Headpieces are a big element of horse-racing fashion, and this year saw a multitude of varieties. They ranged from intricate, ornate pieces to sophisticated designs using traditional lace and ribbons, and more sculptural creations.

Fashion at horse-racing events such as the Dubai World Cup tends to have strict guidelines. Royal Ascot in England, for example, asks spectators to follow rules on necklines, dress straps and sleeve lengths, as well as hats and fascinators.

The Dubai event has similar expectations around what to wear during the evening, especially for those who want to enter the Style Stakes. Women are required to wear a headpiece and to avoid skimpy outfits.

So modest fashion was a staple of the event, with plenty of long and flowing ensembles.

Aside from the best-dressed women, the Style Stakes also recognises men dressed to the nines. Many male attendees wore outfits that complemented those of their female companions, veering away from simple black-tie looks to incorporate more playful colour combinations.

Another feature of this year's event was rental outfits, for a more sustainable approach. A handful of women, including Style Stakes host Maz Hakim, got their ensembles from Siz, a peer-to-peer designer fashion rental platform in Dubai.

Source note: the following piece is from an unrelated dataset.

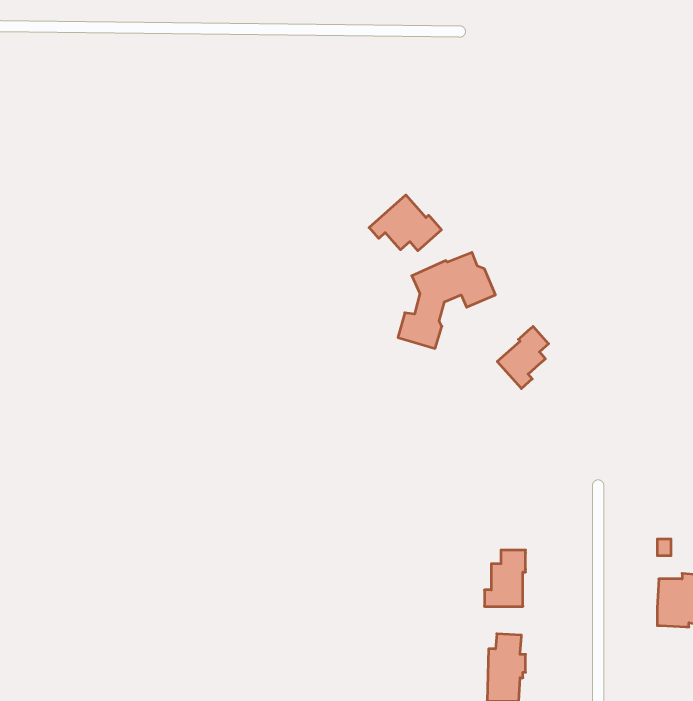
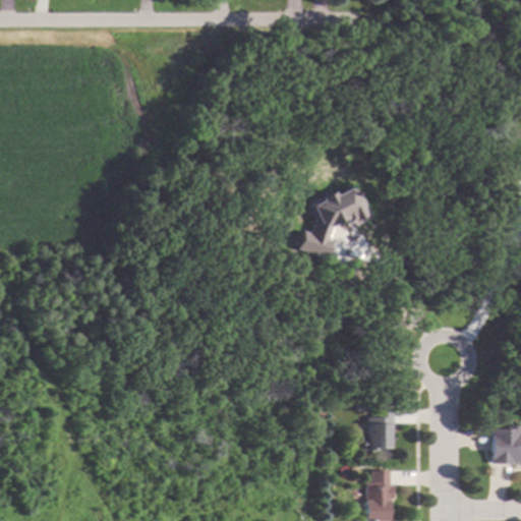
building: [369,195,441,251] -> none
building: [497,326,549,389] -> none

“There’s a growing demand for renting outfits instead of buying them, especially for one-time events,” Siz founder Annabel Demana told The National. She says there is increasing interest from both renters and lenders, and there were many inquiries in the lead-up to the race.

While solid monotone looks were a hit, intricate patterns were still spotted trackside. Some racegoers also wore cultural outfits that showcased their heritage.

Aside from originality, the Style Stakes judges also looked for attention to detail and appropriateness for race day.

Before the event, judge Ruth Bradley told The National: “The main piece of advice is to just be yourself.

“Be super unique because ultimately we are looking for a really unique sense of style and people that stand out.”